SOURCE RECORDS:
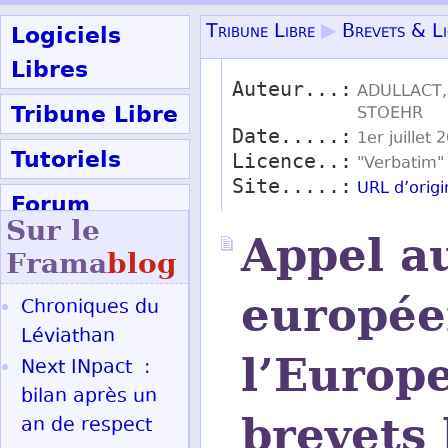
Logiciels
Tribune Libre
▶
Brevets & Li
Libres
Auteur...:
ADULLACT,
Tribune Libre
STOEHR
Date.....:
1er juillet 
Tutoriels
Licence..:
"Verbatim
Site.....:
URL d’orig
Forum
Sur le
Appel a
Participer
Frama
blog
europée
Chroniques du
Ok
Léviathan
l’Europ
Next INpact :
bilan après un
brevets 
an de respect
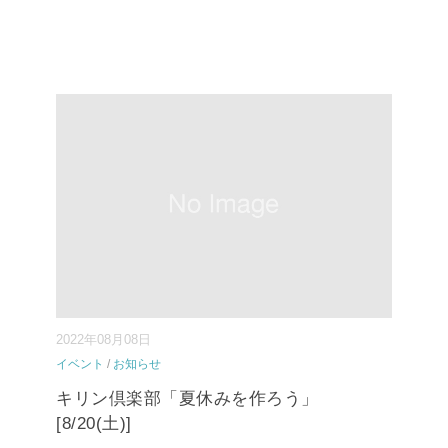
2022年08月08日
イベント
/
お知らせ
キリン倶楽部「夏休みを作ろう」
[8/20(土)]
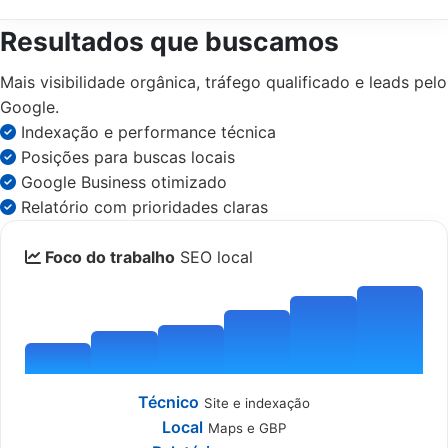
Resultados que buscamos
Mais visibilidade orgânica, tráfego qualificado e leads pelo
Google.
Indexação e performance técnica
Posições para buscas locais
Google Business otimizado
Relatório com prioridades claras
Foco do trabalho
SEO local
Técnico
Site e indexação
Local
Maps e GBP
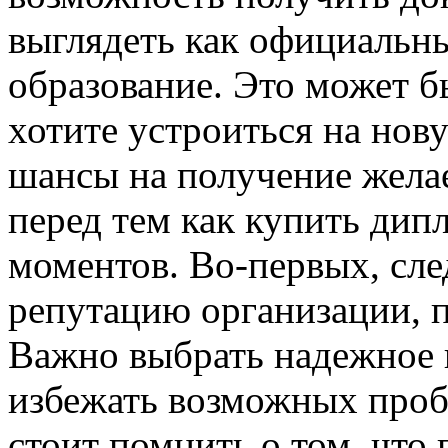
выглядеть как официальн
образование. Это может б
хотите устроиться на нов
шансы на получение жела
перед тем как купить дип
моментов. Во-первых, сле
репутацию организации, 
Важно выбрать надежное 
избежать возможных проб
стоит помнить о том, что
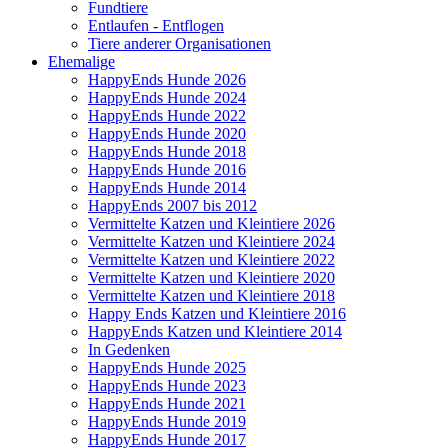
Fundtiere
Entlaufen - Entflogen
Tiere anderer Organisationen
Ehemalige
HappyEnds Hunde 2026
HappyEnds Hunde 2024
HappyEnds Hunde 2022
HappyEnds Hunde 2020
HappyEnds Hunde 2018
HappyEnds Hunde 2016
HappyEnds Hunde 2014
HappyEnds 2007 bis 2012
Vermittelte Katzen und Kleintiere 2026
Vermittelte Katzen und Kleintiere 2024
Vermittelte Katzen und Kleintiere 2022
Vermittelte Katzen und Kleintiere 2020
Vermittelte Katzen und Kleintiere 2018
Happy Ends Katzen und Kleintiere 2016
HappyEnds Katzen und Kleintiere 2014
In Gedenken
HappyEnds Hunde 2025
HappyEnds Hunde 2023
HappyEnds Hunde 2021
HappyEnds Hunde 2019
HappyEnds Hunde 2017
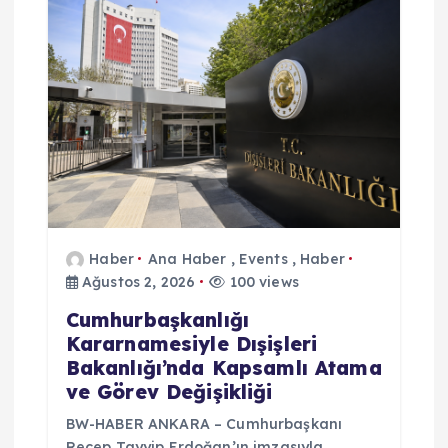
Haber
Ana Haber
,
Events
,
Haber
Ağustos 2, 2026
100 views
Cumhurbaşkanlığı
Kararnamesiyle Dışişleri
Bakanlığı’nda Kapsamlı Atama
ve Görev Değişikliği
BW-HABER ANKARA – Cumhurbaşkanı
Recep Tayyip Erdoğan’ın imzasıyla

TO-DO ITEM: List each line above that contains the string "Hunde". Matching is case-sensitive.

WRITTEN SOLUTION:
HappyEnds Hunde 2026
HappyEnds Hunde 2024
HappyEnds Hunde 2022
HappyEnds Hunde 2020
HappyEnds Hunde 2018
HappyEnds Hunde 2016
HappyEnds Hunde 2014
HappyEnds Hunde 2025
HappyEnds Hunde 2023
HappyEnds Hunde 2021
HappyEnds Hunde 2019
HappyEnds Hunde 2017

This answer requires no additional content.